O que conhecemos do filósofo cearense está em correlação com temas importados e não propriamente criados, constituindo precisamente um dos méritos da tese de Laerte Ramos de Carvalho o haver mostrado a correspondência com fontes diversas e até, por vezes, de sentido antagónico. Se é certo que o pensamento de Farias Brito radica na realidade histórica brasileira, cultural e política, não é menos certo que a sua problemática metafisica não se explica sem as limitações do materialismo e do positivismo, postas a claro tão vigorosamente por Lange, na História do Materialismo, e sem o largo crédito concedido à Psicologia, no último quartel do século passado, como ciência natural do espírito e fundamentadora da própria Filosofia. Sem o concurso destas correntes não é compreensível e muito menos explicável o intento de Farias Brito de fundar uma metafísica naturalista, isto é, uma metafísica que sem repudiar os dados da ciência natural restaurasse as condições teóricas da justificação de um ideário ético-religioso.

O mundo interior, agora reeditado, sendo testemunho vivo de uma reflexão filosófica capacitada e cônscia, não é produto de uma problemática pessoal. O próprio Barreto Filho tocou num dos pontos fundamentais quando escreveu que «através da Psicologia concebida como ciência do espírito, o que se visa aqui é diretamente o problema ontológico: procede-se à pesquisa, ao modo kantiano, do estofo interno do real, penetrando as aparências da fenomenalidade».

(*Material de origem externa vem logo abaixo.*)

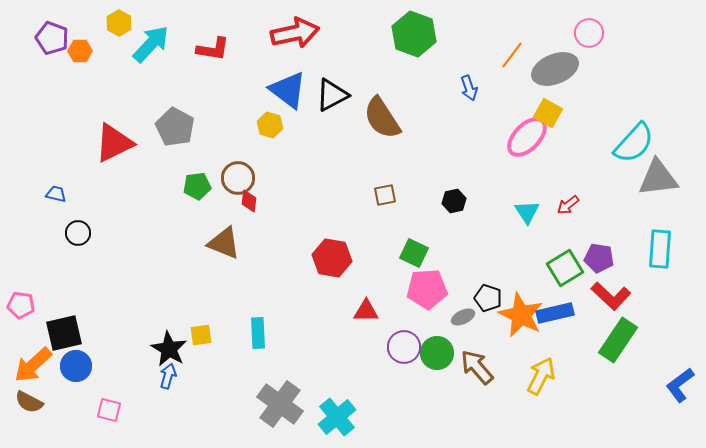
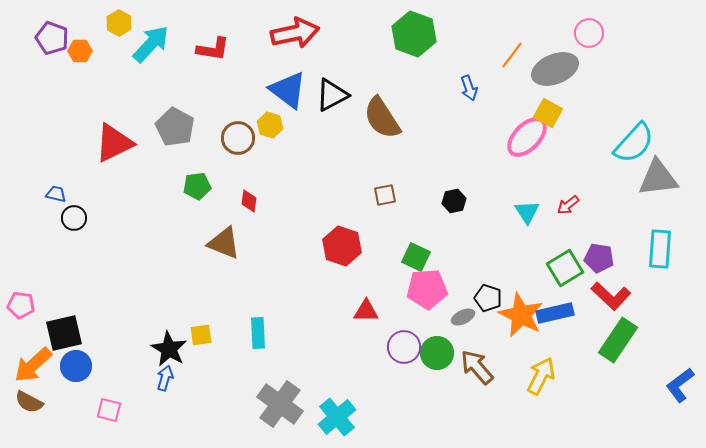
brown circle at (238, 178): moved 40 px up
black circle at (78, 233): moved 4 px left, 15 px up
green square at (414, 253): moved 2 px right, 4 px down
red hexagon at (332, 258): moved 10 px right, 12 px up; rotated 9 degrees clockwise
blue arrow at (168, 376): moved 3 px left, 2 px down
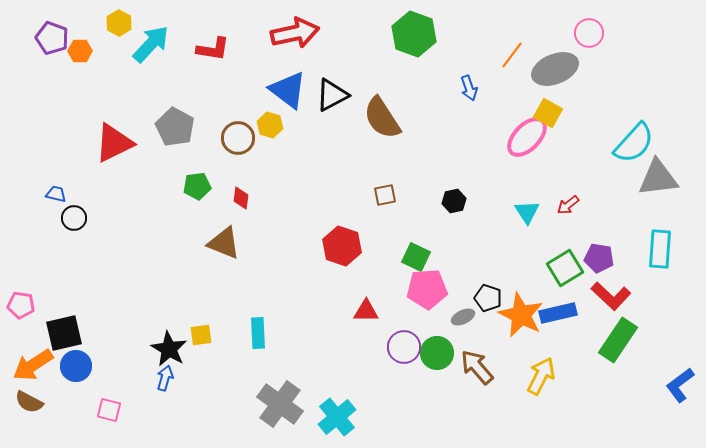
red diamond at (249, 201): moved 8 px left, 3 px up
blue rectangle at (555, 313): moved 3 px right
orange arrow at (33, 365): rotated 9 degrees clockwise
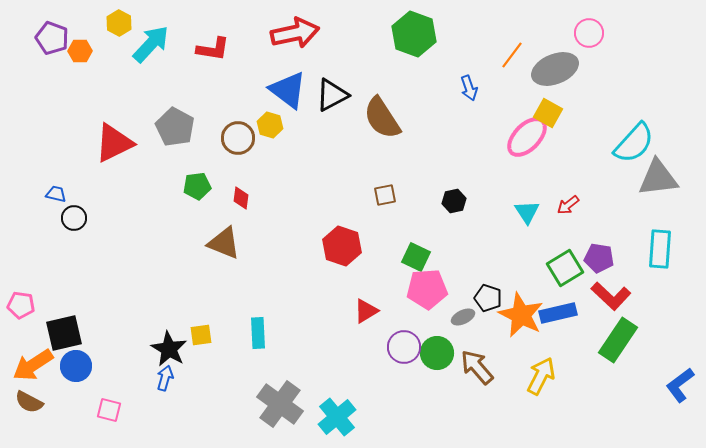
red triangle at (366, 311): rotated 32 degrees counterclockwise
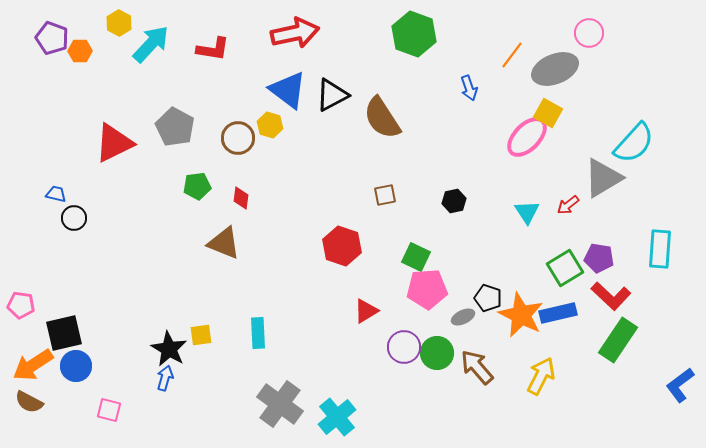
gray triangle at (658, 178): moved 55 px left; rotated 24 degrees counterclockwise
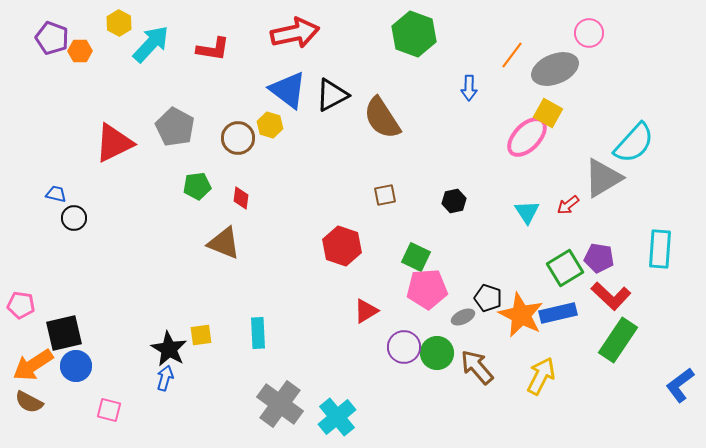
blue arrow at (469, 88): rotated 20 degrees clockwise
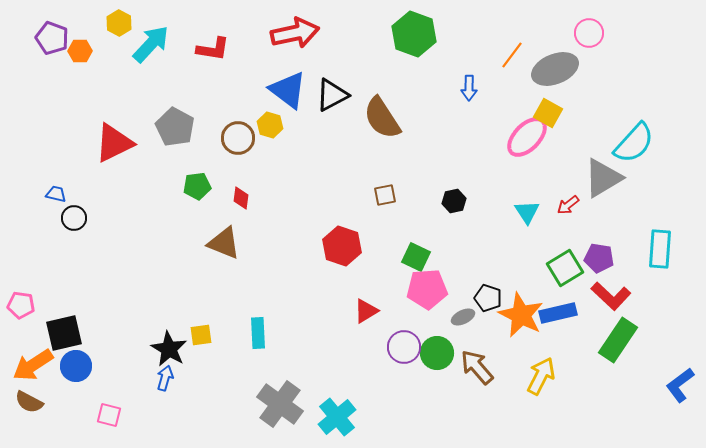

Sem tocar, ao de leve que seja, na indagação das fontes, nas quais, aliás, se tem de incluir a influência dos juízos de Desiré Nolen, principalmente acerca do idealismo alemão post-kantiano, em La critique de Kant et la métaphysique de Leibniz. Histoire et théorie de leurs rapports (Paris, 1875), nem por isso deixa de ser transparente que O mundo interior caminha por sulcos abertos pela filosofia kantiana e continuados por Schopenhauer , principalmente no livro II, que constitui quase todo o volume: «Questão fundamental: "a coisa em si" e os fenómenos». O próprio problema capital deste livro não se compreende fora do kantismo: se o ser do sujeito é independente do ser do objeto, se o Homem é puro sujeito e o Universo um sistema de relações independentes do sujeito mas que ele pensa, compreende-se que somente a razão prática possa superar a dualidade impenetrável do mundo inteligível. É o que transparece do período final de O mundo Interior: «... Na filosofia, quer esta seja considerada em seu sentido restrito, como ciência do espírito, quer em seu sentido mais amplo, como solução ou tentativa de solução do problema da universal existência, — de toda a forma, a verdade fundamental, a verdade que é o centro de todo o trabalho do espírito e o princípio mesmo do método, é ainda e será talvez sempre a que se encerra no velho preceito socrático: Conhece-te a ti mesmo».

Estas observações não diminuem o mérito de Farias Brito, cuja obra, como escreve justamente Barreto Filho, «é um inestimável depósito de ideias, que deverá ser posto em rendimento», nem corrigem o ilustre prefaciador da nova edição de O mundo interior. Somente servem de justificação ao nosso desejo de ver prosseguir em ritmo acelerado o empreendimento do Instituto Nacional do Livro e o nosso anelo de uma edição integral dos escritos de Farias Brito. O pensador cearense merece esta consagração e a história das ideias no Brasil só tem a lucrar com ela.